Alors que l’arrondissement de Ville-Marie peaufine un règlement qui vise à contrer le phénomène des «rénovictions», des organismes craignent que des promoteurs continuent malgré tout de profiter de la vulnérabilité des locataires de maisons de chambres pour les évincer.
Les élus de Ville-Marie ont adopté en deuxième lecture, ce mercredi, un projet de règlement qui vise notamment à interdire les subdivisions et les divisions de logements, sauf exceptions. L’arrondissement espère ainsi empêcher des propriétaires de réclamer un permis de rénovation dans le seul but de justifier des évictions de locataires. Ils peuvent ensuite gonfler le loyer de leurs logements.
Le projet de règlement prévoit aussi d’interdire la conversion de maisons de chambres en logements. Les maisons de chambres, dont le nombre n’a cessé de diminuer à Montréal dans les dernières décennies, représentent souvent le dernier rempart contre l’itinérance pour des personnes vulnérables. Il s’agit d’immeubles de plusieurs chambres où les locataires partagent différentes commodités, comme la cuisine et la salle de bain. Le loyer moyen y était d’environ 450$ par mois l’an dernier, dans la métropole.
«Dans les quartiers centraux, ça devient de plus en plus difficile de conserver des maisons de chambres rentables et c’est là que des problèmes se présentent», soulève à Métro le directeur général de l’organisme Le PAS de la rue, Vincent Morel.
Les évictions se poursuivent
Le règlement, qui devrait entrer en vigueur officiellement d’ici l’automne, prévoit déjà un effet de gel sur l’octroi de permis pour les types de travaux ciblés.
Or, des organismes craignent que des promoteurs continuent malgré tout de procéder à des évictions dans des maisons de chambres. Le Comité logement Ville-Marie fait notamment état d’une maison de chambres située sur la rue Saint-Christophe, à cinq minutes à pied de la station de métro Berri-UQAM. Le propriétaire de l’immeuble de 18 chambres réparties sur trois étages aurait commencé dans les derniers mois à demander à ses locataires de quitter les lieux, où il entend réaliser des travaux de rénovations.
«Ils ont utilisé différents moyens pour faire signer des papiers pour faire partir les locataires. Au final, il ne reste presque plus personne», affirme à Métro l’organisateur communautaire du Comité logement Ville-Marie, Gaétan Roberge.
Ce processus est légal, précise M. Roberge, car la maison de chambres conservera son statut actuel. Il appréhende toutefois qu’après avoir rénové ces chambres, le promoteur n’en augmente drastiquement le prix du loyer, laissant ses anciens locataires démunis.

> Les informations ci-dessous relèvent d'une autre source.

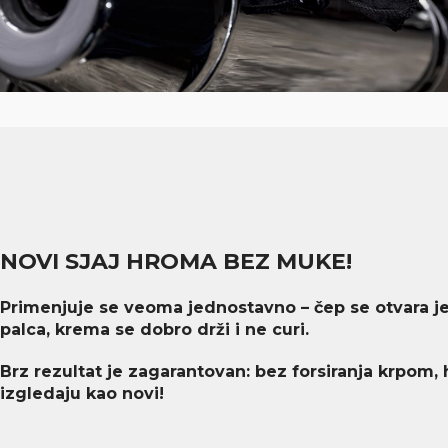
NOVI SJAJ HROMA BEZ MUKE!
Primenjuje se veoma jednostavno – čep se otvara 
palca, krema se dobro drži i ne curi.
Brz rezultat je zagarantovan: bez forsiranja krpom, h
izgledaju kao novi!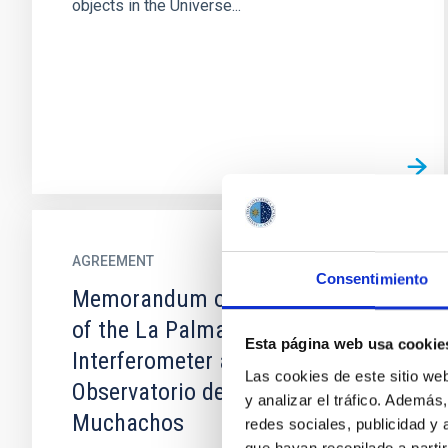
objects in the Universe...
AGREEMENT
Consentimiento
Memorandum of Understanding
of the La Palma Quantum
Esta página web usa cookie
Interferometer at the
Las cookies de este sitio we
Observatorio del Roque de los
y analizar el tráfico. Ademá
Muchachos
redes sociales, publicidad y
que hayan recopilado a parti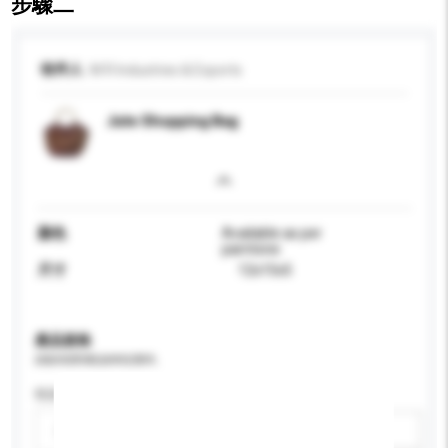
步驟二
收件人
M R Industries & Exports
Jute Shopping Bag
顏色
Available as per
parntone
尺寸
12x15x5
產品規格
請提供您對產品的特定要求。
性别
請選擇
新增/刪除選項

Contacté par Métro, le propriétaire de l’immeuble a nié ces informations, affirmant que seuls les locataires «qui ont été jugés pour non paiement de loyer» ont quitté les lieux. Il assure aussi que la maison de chambres conservera son usage actuel.

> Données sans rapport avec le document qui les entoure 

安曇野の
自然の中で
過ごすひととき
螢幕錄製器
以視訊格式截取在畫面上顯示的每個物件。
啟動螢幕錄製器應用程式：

«Il y en a une partie qui vont se retrouver dans la rue ou dans des refuges.» -Gaétan Roberge
Un règlement à peaufiner
Dans un mémoire déposé dans le cadre de la consultation publique entourant ce règlement, le Comité logement Ville-Marie propose que les projets de rénovation de maisons de chambres prévoient «le maintien dans les lieux, avec baux, des chambreurs en place».
«Même si ce règlement est génial et est attendu depuis longtemps, il y a quand même une marge de manœuvre qui permet aux propriétaires de faire des rénovictions», constate également l’intervenant Pierre Point, du PAS de la rue. Il souligne d’ailleurs qu’il peut être «très difficile» pour des locataires de maisons de chambres victimes d’une éviction de trouver un nouvel endroit où emménager.
Locataires vulnérables
En plus d’avoir généralement des revenus limités, 58% des locataires des maisons de chambres dans la métropole souffriraient d’au moins un problème de santé physique chronique, selon un rapport publié en 2017 par la Direction régionale de santé publique de Montréal. Les locataires emménagent d’ailleurs souvent dans des maisons de chambres sans signer un bail au préalable, ce qui les rend plus vulnérables à des évictions.
«Je connais une personne qui en quelques jours a été mise dehors parce que sa chambre était un peu insalubre», raconte M. Point.
Contacté par Métro, le cabinet de la mairesse de Montréal, Valérie Plante, a reconnu que le règlement sur lequel travaille l’arrondissement de Ville-Marie «ne peut régir le non-respect des ententes de location entre propriétaires et locataires». Il propose ainsi aux locataires «victimes de rénovictions» de se tourner vers les services de relogement offerts par la Ville.